[Provided material]:
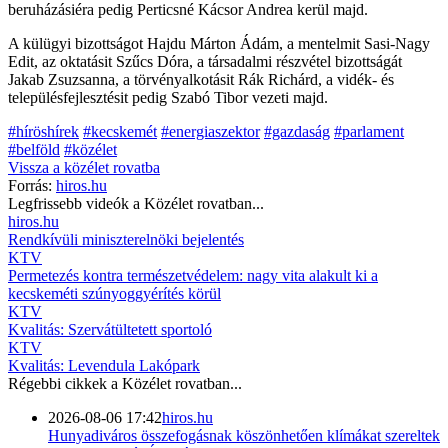
beruházásiéra pedig Perticsné Kácsor Andrea kerül majd.
A külügyi bizottságot Hajdu Márton Ádám, a mentelmit Sasi-Nagy
Edit, az oktatásit Szűcs Dóra, a társadalmi részvétel bizottságát
Jakab Zsuzsanna, a törvényalkotásit Rák Richárd, a vidék- és
településfejlesztésit pedig Szabó Tibor vezeti majd.
#híröshírek
#kecskemét
#energiaszektor
#gazdaság
#parlament
#belföld
#közélet
Vissza a
közélet
rovatba
Forrás:
hiros.hu
Legfrissebb videók a
Közélet
rovatban...
hiros.hu
Rendkívüli miniszterelnöki bejelentés
KTV
Permetezés kontra természetvédelem: nagy vita alakult ki a
kecskeméti szúnyoggyérítés körül
KTV
Kvalitás: Szervátültetett sportoló
KTV
Kvalitás: Levendula Lakópark
Régebbi cikkek a
Közélet
rovatban...
2026-08-06 17:42
hiros.hu
Hunyadiváros összefogásnak köszönhetően klímákat szereltek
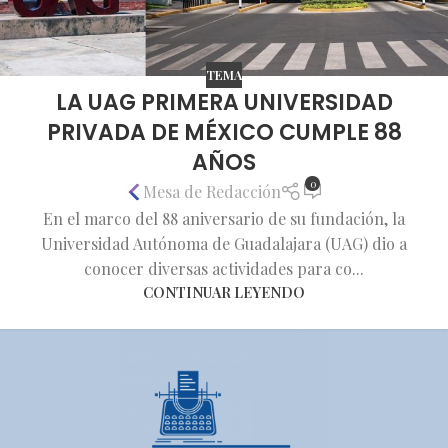
TEMA
LA UAG PRIMERA UNIVERSIDAD
PRIVADA DE MÉXICO CUMPLE 88
AÑOS
0
Mesa de Redacción
En el marco del 88 aniversario de su fundación, la
Universidad Autónoma de Guadalajara (UAG) dio a
conocer diversas actividades para co...
CONTINUAR LEYENDO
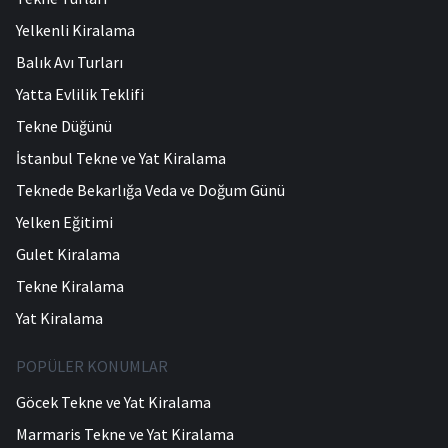
Yelkenli Kiralama
Balık Avı Turları
Yatta Evlilik Teklifi
Tekne Düğünü
İstanbul Tekne ve Yat Kiralama
Teknede Bekarlığa Veda ve Doğum Günü
Yelken Eğitimi
Gulet Kiralama
Tekne Kiralama
Yat Kiralama
POPÜLER KONUMLAR
Göcek Tekne ve Yat Kiralama
Marmaris Tekne ve Yat Kiralama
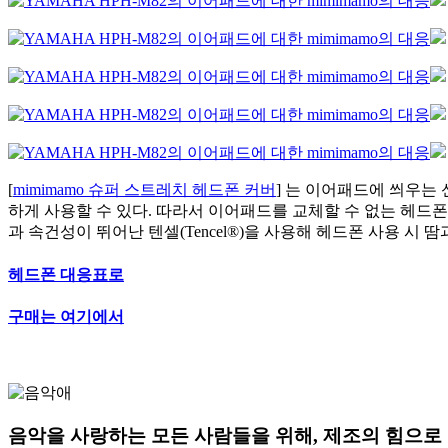
[
mimimamo 슈퍼 스트레치 헤드폰 커버
] 는 이어패드에 씌우는
하게 사용할 수 있다. 따라서 이어패드를 교체할 수 없는 헤드
과 속건성이 뛰어난 텐셀(Tencel®)을 사용해 헤드폰 사용 시
헤드폰 대응표로
구매는 여기에서
음악을 사랑하는 모든 사람들을 위해, 제조의 힘으로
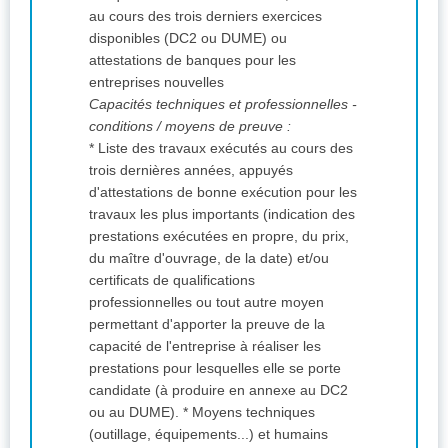
au cours des trois derniers exercices
disponibles (DC2 ou DUME) ou
attestations de banques pour les
entreprises nouvelles
Capacités techniques et professionnelles -
conditions / moyens de preuve :
* Liste des travaux exécutés au cours des
trois dernières années, appuyés
d'attestations de bonne exécution pour les
travaux les plus importants (indication des
prestations exécutées en propre, du prix,
du maître d'ouvrage, de la date) et/ou
certificats de qualifications
professionnelles ou tout autre moyen
permettant d'apporter la preuve de la
capacité de l'entreprise à réaliser les
prestations pour lesquelles elle se porte
candidate (à produire en annexe au DC2
ou au DUME). * Moyens techniques
(outillage, équipements...) et humains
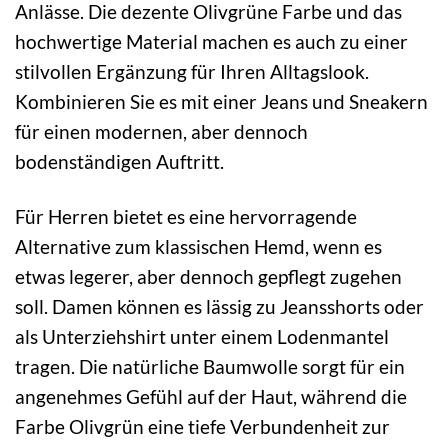
Anlässe. Die dezente Olivgrüne Farbe und das
hochwertige Material machen es auch zu einer
stilvollen Ergänzung für Ihren Alltagslook.
Kombinieren Sie es mit einer Jeans und Sneakern
für einen modernen, aber dennoch
bodenständigen Auftritt.
Für Herren bietet es eine hervorragende
Alternative zum klassischen Hemd, wenn es
etwas legerer, aber dennoch gepflegt zugehen
soll. Damen können es lässig zu Jeansshorts oder
als Unterziehshirt unter einem Lodenmantel
tragen. Die natürliche Baumwolle sorgt für ein
angenehmes Gefühl auf der Haut, während die
Farbe Olivgrün eine tiefe Verbundenheit zur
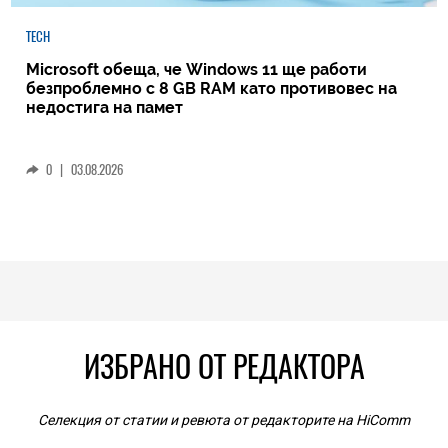
TECH
Microsoft обеща, че Windows 11 ще работи
безпроблемно с 8 GB RAM като противовес на
недостига на памет
0
|
03.08.2026
ИЗБРАНО ОТ РЕДАКТОРА
Селекция от статии и ревюта от редакторите на HiComm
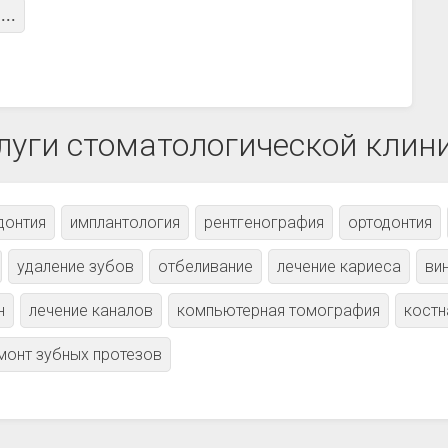
...
луги стоматологической клин
донтия
имплантология
рентгенография
ортодонтия
удаление зубов
отбеливание
лечение кариеса
ви
н
лечение каналов
компьютерная томография
костн
монт зубных протезов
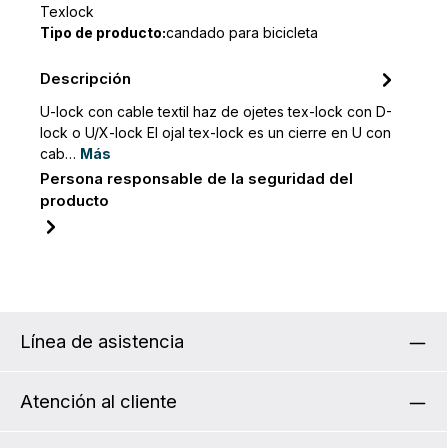
Texlock
Tipo de producto:
candado para bicicleta
Descripción
U-lock con cable textil haz de ojetes tex-lock con D-
lock o U/X-lock El ojal tex-lock es un cierre en U con
cab…
Más
Persona responsable de la seguridad del
producto
Línea de asistencia
Atención al cliente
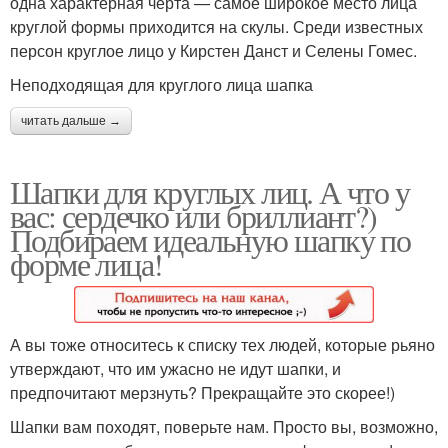
одна характерная черта — самое широкое место лица
круглой формы приходится на скулы. Среди известных
персон круглое лицо у Кирстен Данст и Селены Гомес.
Неподходящая для круглого лица шапка
читать дальше →
Шапки для круглых лиц. А что у
вас: сердечко или бриллиант?)
Подбираем идеальную шапку по
форме лица!
А вы тоже относитесь к списку тех людей, которые рьяно
утверждают, что им ужасно не идут шапки, и
предпочитают мерзнуть? Прекращайте это скорее!)
Шапки вам походят, поверьте нам. Просто вы, возможно,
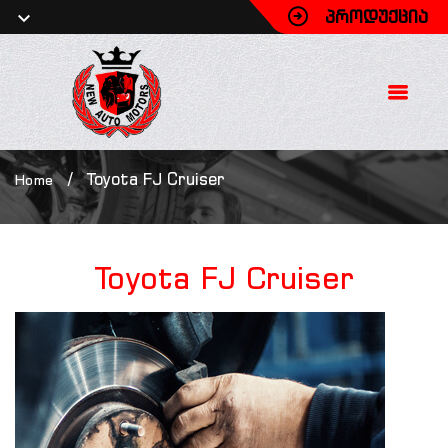
ᲞᲠᲝᲓᲣᲥᲪᲘᲐ
/
Toyota FJ Cruiser
Home
Toyota
FJ Cruiser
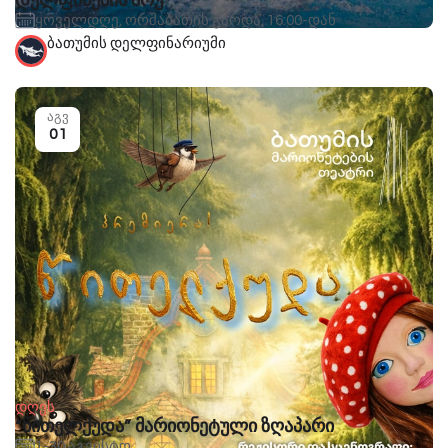
დელფინების შოუ
ყოველდღე, ორშაბათის გარდა, 16:00-დან
ბათუმის დელფინარიუმი
აგვ
01
დღეს
“წითელქუდა” მარიონეტული ზღაპარი
1-30 აგვისტო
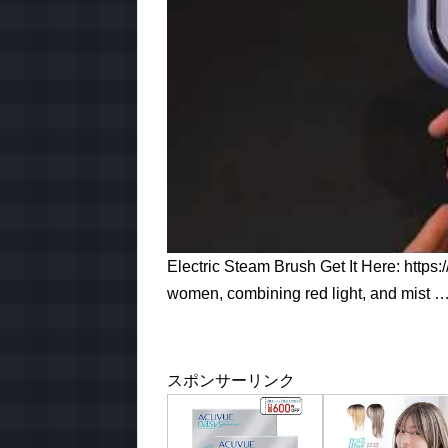
Electric Steam Brush Get It Here: https:/
women, combining red light, and mist 
スポンサーリンク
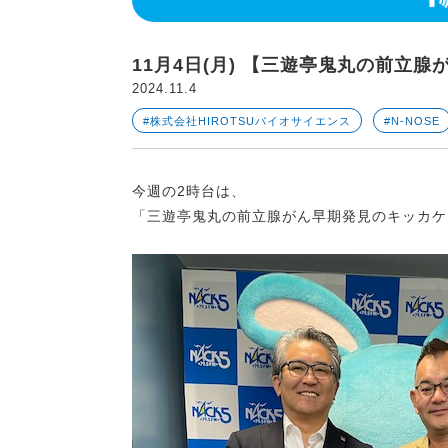
11月4日(月) 【三遊亭鬼丸の前立
2024.11.4
#株式会社HIROTSUバイオサイエンス
#N-NOSE
今週の2時台は、
「三遊亭鬼丸の前立腺がん早期発見のキッカケ！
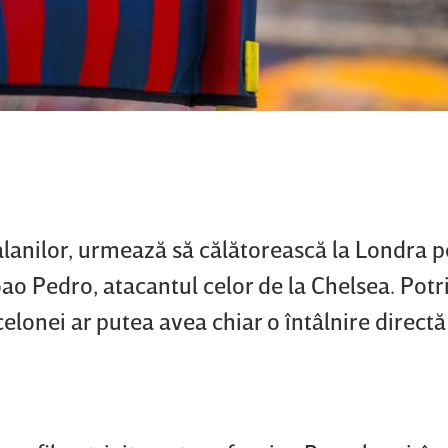
talanilor, urmează să călătorească la Londra p
oao Pedro, atacantul celor de la Chelsea. Potri
rcelonei ar putea avea chiar o întâlnire directă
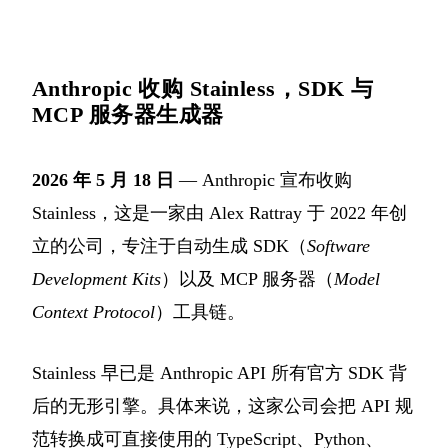
Anthropic 收购 Stainless，SDK 与
MCP 服务器生成器
2026 年 5 月 18 日
— Anthropic 宣布收购
Stainless，这是一家由 Alex Rattray 于 2022 年创
立的公司，专注于自动生成 SDK（
Software
Development Kits
）以及 MCP 服务器（
Model
Context Protocol
）工具链。
Stainless 早已是 Anthropic API 所有官方 SDK 背
后的无形引擎。具体来说，这家公司会把 API 规
范转换成可直接使用的 TypeScript、Python、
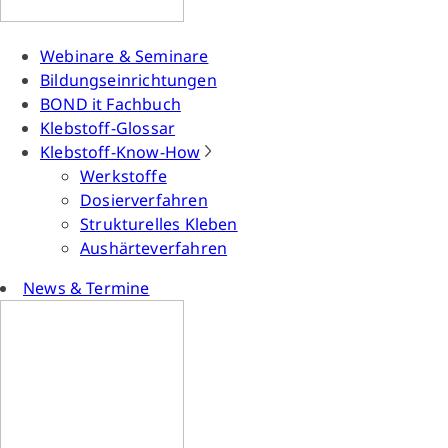
Webinare & Seminare
Bildungseinrichtungen
BOND it Fachbuch
Klebstoff-Glossar
Klebstoff-Know-How
Werkstoffe
Dosierverfahren
Strukturelles Kleben
Aushärteverfahren
News & Termine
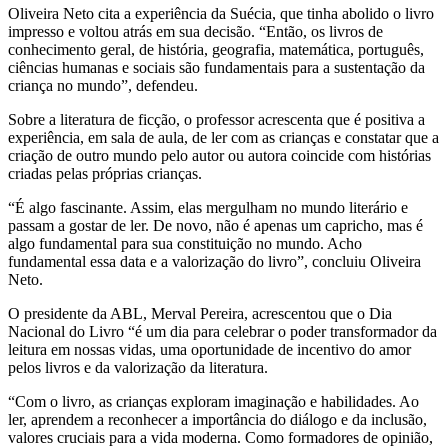
Oliveira Neto cita a experiência da Suécia, que tinha abolido o livro
impresso e voltou atrás em sua decisão. “Então, os livros de
conhecimento geral, de história, geografia, matemática, português,
ciências humanas e sociais são fundamentais para a sustentação da
criança no mundo”, defendeu.
Sobre a literatura de ficção, o professor acrescenta que é positiva a
experiência, em sala de aula, de ler com as crianças e constatar que a
criação de outro mundo pelo autor ou autora coincide com histórias
criadas pelas próprias crianças.
“É algo fascinante. Assim, elas mergulham no mundo literário e
passam a gostar de ler. De novo, não é apenas um capricho, mas é
algo fundamental para sua constituição no mundo. Acho
fundamental essa data e a valorização do livro”, concluiu Oliveira
Neto.
O presidente da ABL, Merval Pereira, acrescentou que o Dia
Nacional do Livro “é um dia para celebrar o poder transformador da
leitura em nossas vidas, uma oportunidade de incentivo do amor
pelos livros e da valorização da literatura.
“Com o livro, as crianças exploram imaginação e habilidades. Ao
ler, aprendem a reconhecer a importância do diálogo e da inclusão,
valores cruciais para a vida moderna. Como formadores de opinião,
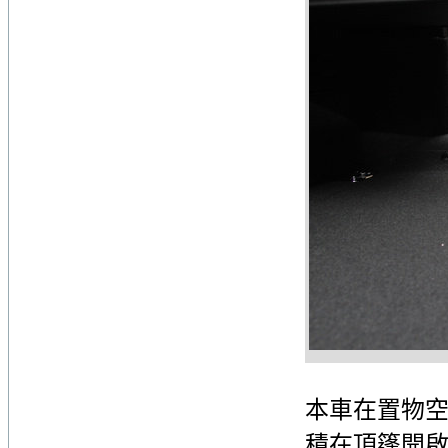
本車在置物
積在頂篷開啟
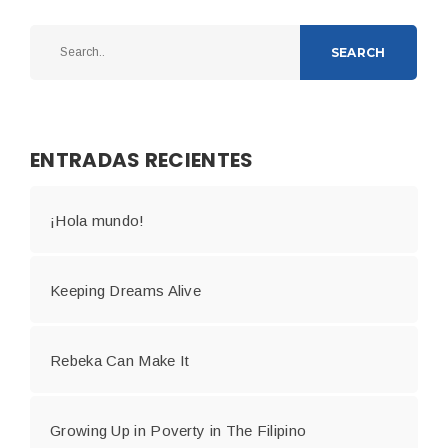
SEARCH
ENTRADAS RECIENTES
¡Hola mundo!
Keeping Dreams Alive
Rebeka Can Make It
Growing Up in Poverty in The Filipino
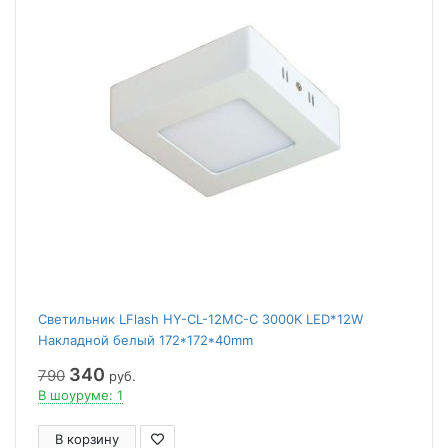
Светильник LFlash HY-CL-12MC-С 3000K LED*12W
Накладной белый 172*172*40mm
340
790
руб.
В шоуруме: 1
В корзину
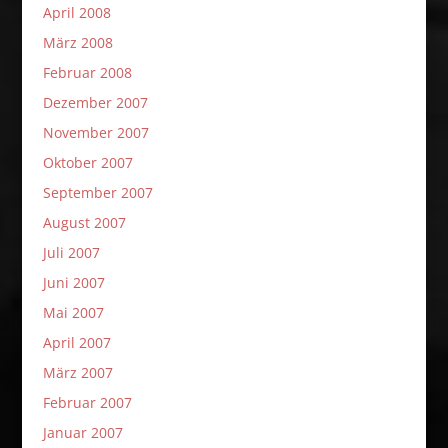
April 2008
März 2008
Februar 2008
Dezember 2007
November 2007
Oktober 2007
September 2007
August 2007
Juli 2007
Juni 2007
Mai 2007
April 2007
März 2007
Februar 2007
Januar 2007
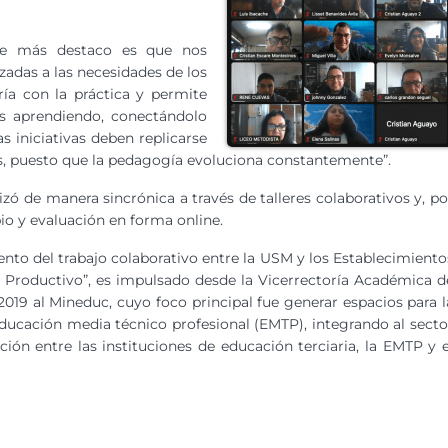
ue más destaco es que nos
adas a las necesidades de los
ría con la práctica y permite
s aprendiendo, conectándolo
s iniciativas deben replicarse
ís, puesto que la pedagogía evoluciona constantemente”.
izó de manera sincrónica a través de talleres colaborativos y, po
io y evaluación en forma online.
nto del trabajo colaborativo entre la USM y los Establecimiento
r Productivo”, es impulsado desde la Vicerrectoría Académica d
019 al Mineduc, cuyo foco principal fue generar espacios para l
educación media técnico profesional (EMTP), integrando al secto
ción entre las instituciones de educación terciaria, la EMTP y e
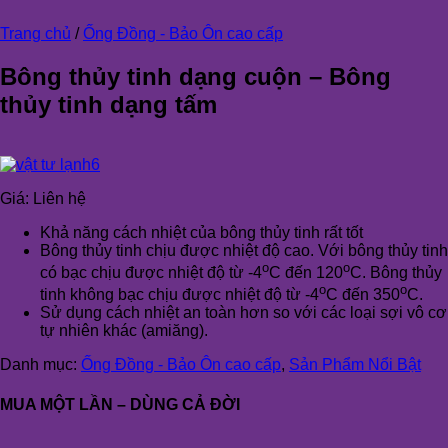
Trang chủ
/
Ống Đồng - Bảo Ôn cao cấp
Bông thủy tinh dạng cuộn – Bông
thủy tinh dạng tấm
Giá:
Liên hệ
Khả năng cách nhiệt của bông thủy tinh rất tốt
Bông thủy tinh chịu được nhiệt độ cao. Với bông thủy tinh
o
o
có bạc chịu được nhiệt độ từ -4
C đến 120
C. Bông thủy
o
o
tinh không bạc chịu được nhiệt độ từ -4
C đến 350
C.
Sử dụng cách nhiệt an toàn hơn so với các loại sợi vô cơ
tự nhiên khác (amiăng).
Danh mục:
Ống Đồng - Bảo Ôn cao cấp
,
Sản Phẩm Nổi Bật
MUA MỘT LẦN – DÙNG CẢ ĐỜI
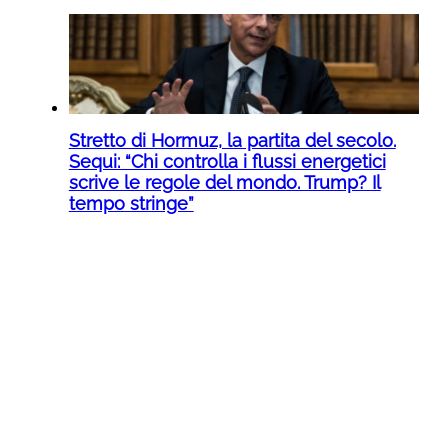
Stretto di Hormuz, la partita del secolo.
Sequi: “Chi controlla i flussi energetici
scrive le regole del mondo. Trump? Il
tempo stringe”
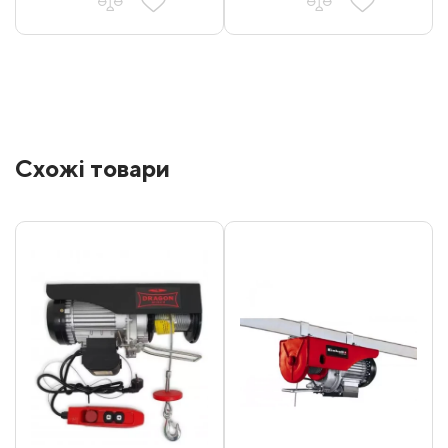
Схожі товари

[Exercise aim]:
Copy out exactly the material that runs from the line with "certificats de qualifications" to the line with "hochwertige Material machen es auch zu einer", ends included, and leave the pictures behind.

[Output below]:
certificats de qualifications
professionnelles ou tout autre moyen
permettant d'apporter la preuve de la
capacité de l'entreprise à réaliser les
prestations pour lesquelles elle se porte
candidate (à produire en annexe au DC2
ou au DUME). * Moyens techniques
(outillage, équipements...) et humains
Anlässe. Die dezente Olivgrüne Farbe und das
hochwertige Material machen es auch zu einer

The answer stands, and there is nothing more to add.